The BLA was supported by data from three studies: SRP-9001-101, SRP-9001-102 and SRP-9001-103. Cumulatively, these studies totaled more than 80 patients treated with SRP-9001, demonstrating positive efficacy measures at various time points up to four years after treatment. Extensive pre-clinical evidence also formed part of the BLA.
“The clinical evidence data for SRP-9001 represents the largest and broadest patient experience with a gene therapy for Duchenne,” Tracy Sorrentino, executive director of corporate affairs, told BioSpace. “Within the context of Duchenne and other rare diseases, it’s a very robust sample size and one that will grow with data from EMBARK.”
As part of the FDA’s accelerated approval pathway, Roche and Sarepta have also initiated the EMBARK trial, a global, randomized, double-blinded and placebo-controlled study of SRP-9001 in DMD patients aged 4 to 7 years old. With 125 participants enrolled, EMBARK is being proposed as the post-marketing confirmatory study for SRP-9001. Data are expected to start rolling in late next year.

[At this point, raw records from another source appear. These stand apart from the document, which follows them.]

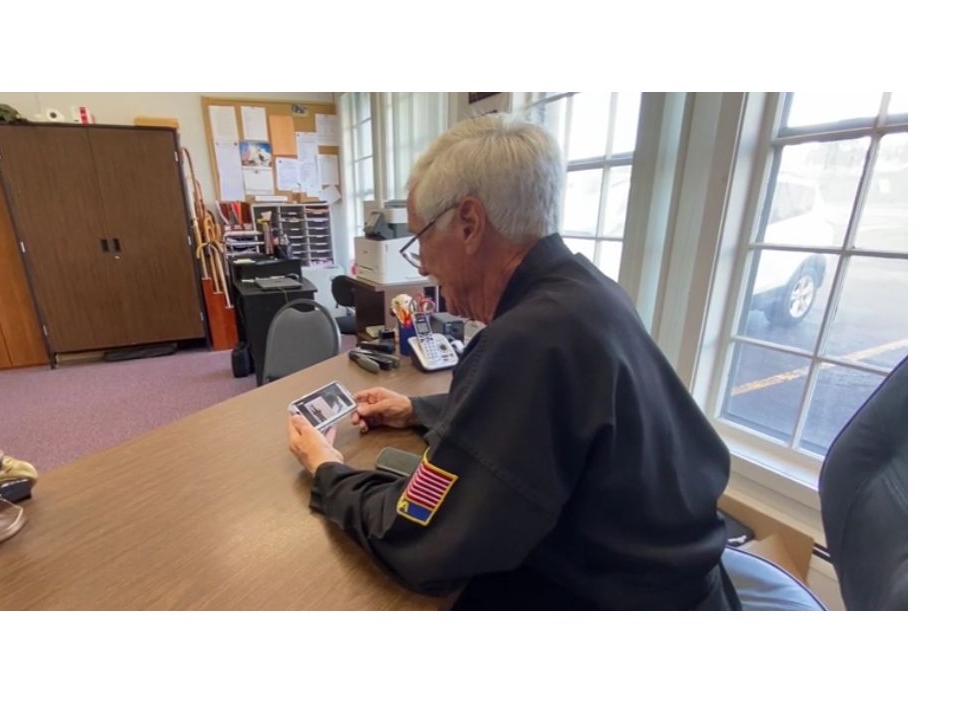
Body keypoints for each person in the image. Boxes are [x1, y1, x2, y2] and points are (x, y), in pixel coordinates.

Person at [286, 114, 736, 609]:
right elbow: (548, 419)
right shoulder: (589, 291)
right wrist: (417, 410)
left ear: (470, 224)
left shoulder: (527, 340)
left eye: (421, 240)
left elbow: (425, 540)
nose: (425, 266)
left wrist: (329, 472)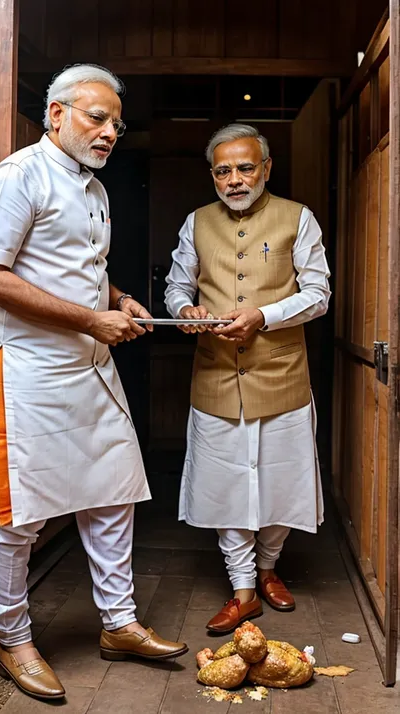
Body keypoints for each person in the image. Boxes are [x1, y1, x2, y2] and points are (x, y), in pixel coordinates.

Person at [0, 63, 187, 702]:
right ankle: (12, 638)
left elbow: (76, 268)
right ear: (55, 114)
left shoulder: (94, 187)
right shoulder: (18, 177)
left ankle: (119, 624)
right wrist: (93, 317)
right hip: (28, 370)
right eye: (97, 117)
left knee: (113, 493)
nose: (111, 131)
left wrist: (118, 297)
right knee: (17, 516)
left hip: (90, 367)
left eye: (117, 122)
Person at [165, 123, 330, 634]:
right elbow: (175, 286)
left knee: (283, 479)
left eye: (244, 168)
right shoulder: (196, 223)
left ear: (265, 169)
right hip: (215, 375)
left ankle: (269, 569)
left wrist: (263, 315)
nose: (234, 179)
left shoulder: (297, 219)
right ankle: (242, 588)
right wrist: (186, 308)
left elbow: (319, 293)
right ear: (212, 175)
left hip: (281, 375)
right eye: (223, 170)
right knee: (224, 484)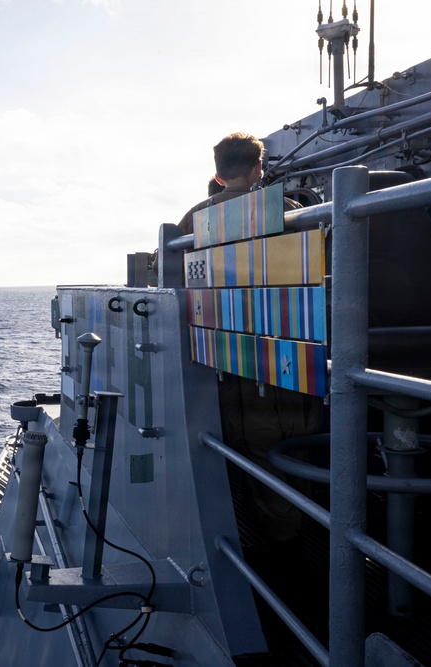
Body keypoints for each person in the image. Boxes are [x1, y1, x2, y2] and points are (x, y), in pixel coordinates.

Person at [177, 131, 325, 542]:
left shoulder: (193, 220)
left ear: (219, 174)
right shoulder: (288, 211)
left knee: (236, 457)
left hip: (218, 359)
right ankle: (290, 554)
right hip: (278, 355)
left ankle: (255, 546)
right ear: (259, 168)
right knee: (284, 458)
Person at [177, 131, 302, 235]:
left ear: (218, 178)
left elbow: (165, 257)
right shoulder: (290, 208)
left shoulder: (195, 217)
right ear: (258, 169)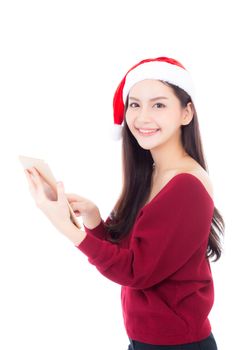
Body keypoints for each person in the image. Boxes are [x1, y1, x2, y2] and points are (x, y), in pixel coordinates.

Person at [24, 57, 225, 350]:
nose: (143, 117)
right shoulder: (156, 174)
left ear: (186, 113)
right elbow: (135, 255)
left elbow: (135, 272)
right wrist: (93, 221)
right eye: (135, 104)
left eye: (159, 105)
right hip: (147, 341)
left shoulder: (186, 185)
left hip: (176, 345)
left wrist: (68, 230)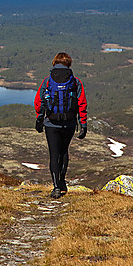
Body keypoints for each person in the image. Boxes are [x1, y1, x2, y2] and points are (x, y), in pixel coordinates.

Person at [34, 52, 87, 198]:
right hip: (69, 123)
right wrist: (83, 124)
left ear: (54, 63)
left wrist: (40, 117)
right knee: (64, 152)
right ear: (69, 64)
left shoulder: (48, 81)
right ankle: (62, 181)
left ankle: (56, 186)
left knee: (54, 154)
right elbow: (82, 104)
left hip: (51, 123)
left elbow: (39, 102)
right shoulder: (76, 82)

Arising in one of every 3,500 to 5,000 male infants worldwide, DMD is a rare neuromuscular disease caused by mutations in the gene encoding for the protein dystrophin. These genetic alterations manifest as developmental delays and, in more progressed forms of DMD, as limb weakness, loss of independence and difficulties in breathing. The disease is universally fatal.
SRP-9001 aims to treat DMD by delivering a gene that codes for a functional copy of dystrophin to the muscle tissues.
Sarepta and Roche entered into a partnership in December 2019, with Roche surrendering $1.15 billion upfront for exclusive rights to SRP-9001.
The DMD Gene Therapy Race
Monday’s BLA acceptance makes Roche and Sarepta the leaders of a tight race to bring a gene therapy for DMD over the regulatory finish line.
Waiting in the wings is Pfizer, whose DMD hopeful PF-06939926 encountered a roadblock in late 2021 after a treated patient died. The FDA soon put the study under clinical hold, which it then lifted earlier this year after the company had addressed the agency’s concerns. PF-06939926 was granted Fast Track designation in 2020.
Also working on a gene therapy for DMD is Solid Biosciences, which has also been having trouble. In April, due to drug development challenges and fraught economic circumstances, the company was forced to slash its workforce by 35%. AccordingAccording to Solid’s leadership, this this would allow the company to focus on two key programs that hold the highest potential for DMD.
In May, Pfizer, Sarepta, Solid and Genethon joined arms to investigate why they were all being tripped up by serious safety concerns.
At the American Society of Gene and Cell Therapy Meeting, the companies theorized that the adverse events were most likely driven by the body’s immune responses to the protein expressed by their gene therapeutic. The companies are also looking to extend this collaboration to identify potential underlying mechanisms for these toxicities.